研究実績の概要 |
29年度は28年度からの継続研究を含め、次のようなプロジェクトを行った。これまでの主観確率の導出とは異なる設定から出発し、単調性と呼ばれる自然な公理を強化する形で主観確率が導出できることを示した。このアプローチを使うと、先行研究で行われていない二段階期待効用というクラスの公理化を行うことができることが分かった。現在、得られた研究成果をまとめた論文の草稿を作成中である。新しいプロジェクトとして、主観的情報構造の内生的選択の公理化にも取り組んでいる。情報構造の費用は私的情報であるため、情報構造は主観的最適化の解と想定されるべきである。このモデルは、初年度に取り組んだ基礎研究の一般化と考えることができる。28年度から継続しているBoston UniversityのJawwad Noor氏との主観的情報構造の内生的導出に関する研究(認知的コストを考慮した時間選好率の理論)は、独立した科研費プロジェクトとして、30年度から引き続き実施することになっている。

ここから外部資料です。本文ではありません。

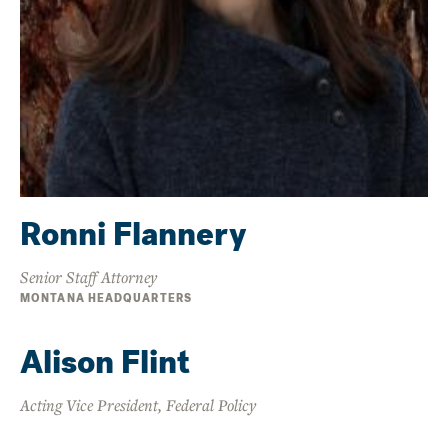
Ronni Flannery
Senior Staff Attorney
MONTANA HEADQUARTERS
Alison Flint
Acting Vice President, Federal Policy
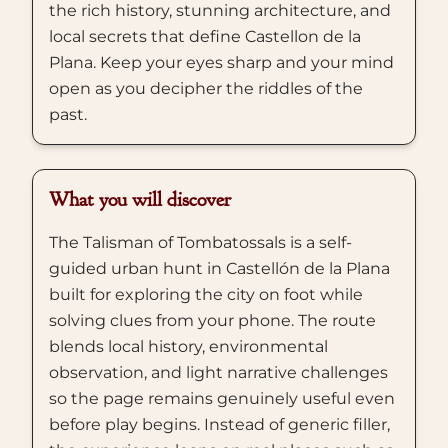
the rich history, stunning architecture, and
local secrets that define Castellon de la
Plana. Keep your eyes sharp and your mind
open as you decipher the riddles of the
past.
What you will discover
The Talisman of Tombatossals is a self-
guided urban hunt in Castellón de la Plana
built for exploring the city on foot while
solving clues from your phone. The route
blends local history, environmental
observation, and light narrative challenges
so the page remains genuinely useful even
before play begins. Instead of generic filler,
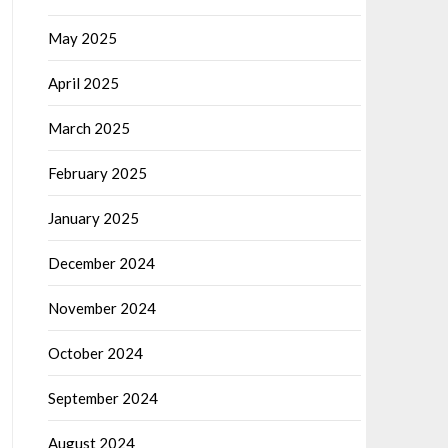
May 2025
April 2025
March 2025
February 2025
January 2025
December 2024
November 2024
October 2024
September 2024
August 2024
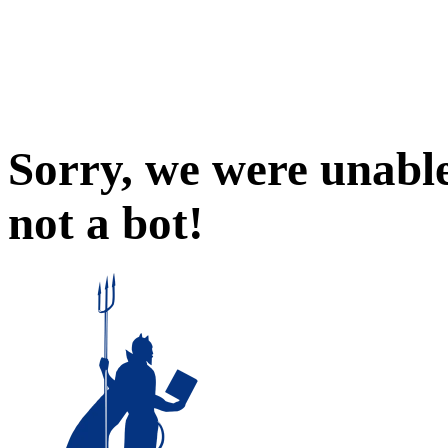
Sorry, we were unable
not a bot!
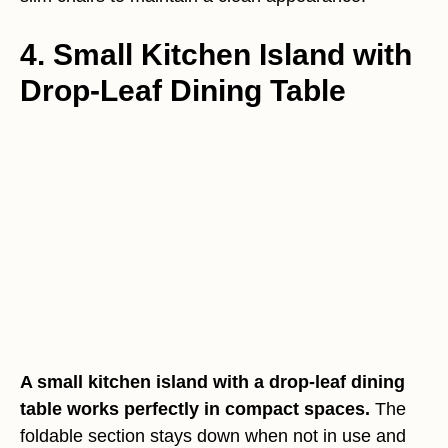
4. Small Kitchen Island with
Drop-Leaf Dining Table
A small kitchen island with a drop-leaf dining
table works perfectly in compact spaces.
The
foldable section stays down when not in use and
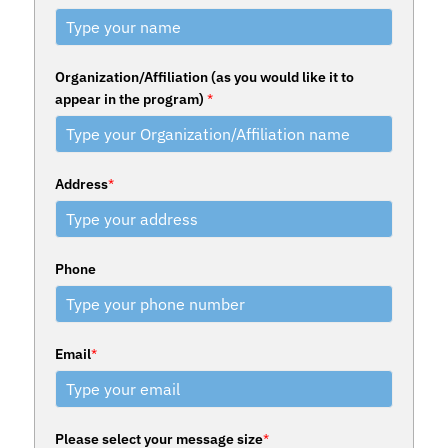
Organization/Affiliation (as you would like it to
appear in the program)
*
Address
*
Phone
Email
*
Please select your message size
*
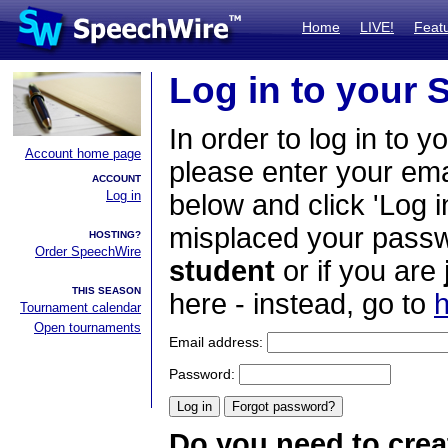
Home
LIVE!
Feat
Log in to your
In order to log in to y
Account home page
please enter your em
ACCOUNT
Log in
below and click 'Log i
misplaced your passwo
HOSTING?
Order SpeechWire
student
or if you are
THIS SEASON
here - instead, go to
h
Tournament calendar
Open tournaments
Email address:
Password:
Do you need to crea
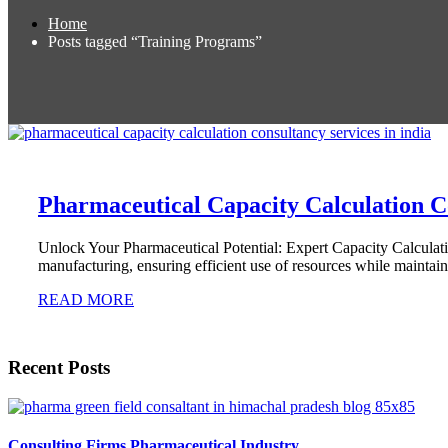
Home
Posts tagged “Training Programs”
Pharmaceutical Capacity Calculation C
Unlock Your Pharmaceutical Potential: Expert Capacity Calculati
manufacturing, ensuring efficient use of resources while mainta
READ MORE
Recent Posts
Consulting Firms Pharmaceutical Industry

28年度に実施した意思決定理論の国際ワークショップを引き継ぐ形で、国内の他大学研究者などと連携し、定例化された意思決定理論の研究会, Decision Theory Workshopを立ち上げた。29年度は、5月に一橋大学にて2件の報告を含む研究会、10月に岩手県立大学にて5件の報告を含む研究会を実施した。どちらの研究会にも多くの大学から研究者・院生を含め20名ほどの参加者があり、活発な意見交換が行われた。
意思決定理論の主要な国際研究会であるRisk, Uncertainty, and Decision 2017 (London Business Schoolで開催)にて、主観確率の導出についての研究報告を行った。また、上記のDecision Theory Workshop (岩手県立大学で開催)でも研究報告を行った。